*TEXT UNDER STUDY*:
====================
Jan. 9, 2023 — “I look forward to working with all of you for the next two years,” newly sworn-in Mayor Rob Ward said during a Florence City Council meeting on Jan. 3, which also saw the swearing in of two new city councilors, including Jo Beaudreau and Robert Carp. “I think we’re going to do some good things. And we have a legacy to follow, we have a lot of work to do — and I’m excited to see how good we really are.”
Ward, who had previously served as both councilor and mayor of Florence over the past couple of decades, swore to “uphold and defend the Constitution and laws of the United States of America, the Constitution and laws of the State of Oregon and the charter and codes of the City of Florence” as City Recorder Lindsey White administered the oath of office.
Beaudreau, who owns a local art store in Florence and has served on the city's Public Art Committee, paused through her reading of the oath, holding back tears while Carp, a retired California law enforcement officer, remained stoic as both pledged to “faithfully perform the duties of Councilor to the best of their ability,” as long as they are in office.
The oath was given at the top of the second City Council meeting of the evening, which was preceded by the final meeting of Mayor Joe Henry and Councilor Woody Woodbury, who were retiring from their positions.
====================
Reproduce the passage of the Florence swearing-in article that begins with the words "Ward, who had" and ends after "oath of office.", switching "City Recorder" to "City Clerk".

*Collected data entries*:
====================
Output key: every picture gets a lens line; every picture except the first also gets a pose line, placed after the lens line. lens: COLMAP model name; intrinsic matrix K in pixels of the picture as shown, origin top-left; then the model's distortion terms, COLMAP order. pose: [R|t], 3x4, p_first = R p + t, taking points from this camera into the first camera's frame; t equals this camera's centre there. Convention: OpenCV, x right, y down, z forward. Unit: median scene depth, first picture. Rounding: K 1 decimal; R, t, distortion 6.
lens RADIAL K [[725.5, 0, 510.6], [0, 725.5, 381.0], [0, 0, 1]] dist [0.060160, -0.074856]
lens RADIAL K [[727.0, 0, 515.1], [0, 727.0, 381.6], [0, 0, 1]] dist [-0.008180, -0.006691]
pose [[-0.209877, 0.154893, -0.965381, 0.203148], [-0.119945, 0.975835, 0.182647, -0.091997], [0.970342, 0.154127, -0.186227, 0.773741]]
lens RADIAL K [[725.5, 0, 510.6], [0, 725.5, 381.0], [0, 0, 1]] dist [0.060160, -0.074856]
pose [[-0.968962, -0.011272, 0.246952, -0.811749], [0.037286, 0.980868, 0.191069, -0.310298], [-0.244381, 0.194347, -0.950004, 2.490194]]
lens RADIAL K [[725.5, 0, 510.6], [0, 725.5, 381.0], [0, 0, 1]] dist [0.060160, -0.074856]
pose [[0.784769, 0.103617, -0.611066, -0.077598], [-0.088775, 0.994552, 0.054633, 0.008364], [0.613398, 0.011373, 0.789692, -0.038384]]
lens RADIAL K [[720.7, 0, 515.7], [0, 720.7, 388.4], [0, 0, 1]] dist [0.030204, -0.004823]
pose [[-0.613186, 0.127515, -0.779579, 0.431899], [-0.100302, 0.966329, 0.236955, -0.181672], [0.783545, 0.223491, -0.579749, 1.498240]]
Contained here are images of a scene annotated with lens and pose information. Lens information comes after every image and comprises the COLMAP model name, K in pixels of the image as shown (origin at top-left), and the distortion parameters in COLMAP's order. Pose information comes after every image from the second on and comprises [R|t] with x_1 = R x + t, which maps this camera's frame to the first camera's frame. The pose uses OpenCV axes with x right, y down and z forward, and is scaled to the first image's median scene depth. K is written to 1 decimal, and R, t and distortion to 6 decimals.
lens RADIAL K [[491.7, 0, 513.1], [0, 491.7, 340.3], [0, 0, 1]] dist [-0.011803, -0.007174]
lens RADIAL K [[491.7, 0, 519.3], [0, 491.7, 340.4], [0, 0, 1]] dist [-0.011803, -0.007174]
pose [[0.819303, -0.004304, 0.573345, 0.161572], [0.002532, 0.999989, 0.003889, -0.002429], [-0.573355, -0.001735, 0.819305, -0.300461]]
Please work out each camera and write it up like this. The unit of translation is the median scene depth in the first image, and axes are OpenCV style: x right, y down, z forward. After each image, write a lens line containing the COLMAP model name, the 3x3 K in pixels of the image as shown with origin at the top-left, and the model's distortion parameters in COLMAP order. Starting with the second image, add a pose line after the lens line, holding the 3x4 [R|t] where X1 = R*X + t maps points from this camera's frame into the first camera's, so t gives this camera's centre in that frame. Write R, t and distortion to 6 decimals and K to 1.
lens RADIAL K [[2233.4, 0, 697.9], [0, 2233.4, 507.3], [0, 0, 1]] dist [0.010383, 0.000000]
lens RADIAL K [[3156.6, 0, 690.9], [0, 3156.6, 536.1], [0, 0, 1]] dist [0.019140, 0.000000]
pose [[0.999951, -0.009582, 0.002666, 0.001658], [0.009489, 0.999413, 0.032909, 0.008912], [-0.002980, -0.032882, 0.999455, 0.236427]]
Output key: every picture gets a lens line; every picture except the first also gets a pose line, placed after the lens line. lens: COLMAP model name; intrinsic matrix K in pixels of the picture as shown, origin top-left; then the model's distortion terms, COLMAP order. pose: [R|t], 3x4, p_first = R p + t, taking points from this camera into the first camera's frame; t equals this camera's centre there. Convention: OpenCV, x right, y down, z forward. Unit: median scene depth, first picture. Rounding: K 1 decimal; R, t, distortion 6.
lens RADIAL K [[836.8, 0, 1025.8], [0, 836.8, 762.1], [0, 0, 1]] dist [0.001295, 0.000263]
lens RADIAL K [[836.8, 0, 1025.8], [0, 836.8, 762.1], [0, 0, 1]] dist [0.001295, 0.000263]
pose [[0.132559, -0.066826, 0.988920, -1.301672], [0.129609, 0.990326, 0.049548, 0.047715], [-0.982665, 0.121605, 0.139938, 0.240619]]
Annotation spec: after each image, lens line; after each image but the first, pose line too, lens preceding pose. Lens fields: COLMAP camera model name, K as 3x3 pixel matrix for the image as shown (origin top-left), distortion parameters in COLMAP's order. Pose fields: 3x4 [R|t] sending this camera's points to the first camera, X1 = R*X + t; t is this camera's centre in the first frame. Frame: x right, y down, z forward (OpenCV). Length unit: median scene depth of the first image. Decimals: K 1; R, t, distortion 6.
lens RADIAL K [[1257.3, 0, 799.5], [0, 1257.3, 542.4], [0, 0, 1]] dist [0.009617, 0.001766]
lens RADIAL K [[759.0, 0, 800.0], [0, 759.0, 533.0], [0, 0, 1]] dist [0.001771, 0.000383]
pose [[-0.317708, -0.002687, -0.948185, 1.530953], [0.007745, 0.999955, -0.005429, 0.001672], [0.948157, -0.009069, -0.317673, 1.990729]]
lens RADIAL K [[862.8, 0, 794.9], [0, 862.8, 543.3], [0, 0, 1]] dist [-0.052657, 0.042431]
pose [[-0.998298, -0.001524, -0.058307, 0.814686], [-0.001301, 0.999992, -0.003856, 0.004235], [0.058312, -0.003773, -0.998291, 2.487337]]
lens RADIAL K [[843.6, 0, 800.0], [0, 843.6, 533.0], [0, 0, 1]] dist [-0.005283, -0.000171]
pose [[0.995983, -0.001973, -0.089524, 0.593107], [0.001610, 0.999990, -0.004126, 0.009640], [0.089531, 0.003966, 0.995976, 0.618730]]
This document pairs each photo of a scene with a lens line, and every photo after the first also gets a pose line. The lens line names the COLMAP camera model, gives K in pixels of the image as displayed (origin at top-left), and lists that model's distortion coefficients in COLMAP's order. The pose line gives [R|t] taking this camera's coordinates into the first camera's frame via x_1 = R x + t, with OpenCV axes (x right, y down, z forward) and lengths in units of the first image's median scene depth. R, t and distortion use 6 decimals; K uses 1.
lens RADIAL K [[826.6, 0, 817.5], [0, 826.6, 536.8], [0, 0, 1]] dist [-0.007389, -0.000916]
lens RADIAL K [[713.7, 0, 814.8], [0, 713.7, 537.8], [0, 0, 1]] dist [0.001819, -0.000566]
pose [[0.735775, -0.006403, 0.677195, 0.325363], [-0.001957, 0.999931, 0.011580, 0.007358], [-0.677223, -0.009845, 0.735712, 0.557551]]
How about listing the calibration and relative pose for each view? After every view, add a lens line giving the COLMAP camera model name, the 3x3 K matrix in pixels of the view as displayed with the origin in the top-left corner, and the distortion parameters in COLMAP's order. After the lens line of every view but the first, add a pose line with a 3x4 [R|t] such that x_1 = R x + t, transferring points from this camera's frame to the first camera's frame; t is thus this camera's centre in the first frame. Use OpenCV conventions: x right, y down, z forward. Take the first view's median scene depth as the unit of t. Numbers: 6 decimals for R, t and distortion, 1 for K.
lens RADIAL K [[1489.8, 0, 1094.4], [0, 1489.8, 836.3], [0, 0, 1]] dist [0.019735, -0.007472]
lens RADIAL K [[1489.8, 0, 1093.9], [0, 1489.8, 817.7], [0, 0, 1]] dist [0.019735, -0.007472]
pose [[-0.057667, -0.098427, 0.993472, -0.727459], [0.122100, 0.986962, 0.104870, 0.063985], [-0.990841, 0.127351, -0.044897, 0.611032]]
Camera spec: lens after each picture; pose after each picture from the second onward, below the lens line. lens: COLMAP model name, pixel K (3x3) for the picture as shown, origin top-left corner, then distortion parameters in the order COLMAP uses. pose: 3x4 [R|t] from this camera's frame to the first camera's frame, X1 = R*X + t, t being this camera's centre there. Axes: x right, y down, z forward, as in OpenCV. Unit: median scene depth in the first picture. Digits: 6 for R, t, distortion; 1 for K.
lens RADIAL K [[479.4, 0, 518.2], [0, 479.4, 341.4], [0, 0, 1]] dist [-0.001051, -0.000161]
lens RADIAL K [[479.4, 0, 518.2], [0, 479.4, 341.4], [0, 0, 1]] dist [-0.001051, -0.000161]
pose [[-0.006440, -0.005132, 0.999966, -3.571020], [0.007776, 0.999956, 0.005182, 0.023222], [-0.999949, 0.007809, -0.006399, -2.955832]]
====================
*SOLVED PROBLEM*:
Ward, who had previously served as both councilor and mayor of Florence over the past couple of decades, swore to “uphold and defend the Constitution and laws of the United States of America, the Constitution and laws of the State of Oregon and the charter and codes of the City of Florence” as City Clerk Lindsey White administered the oath of office.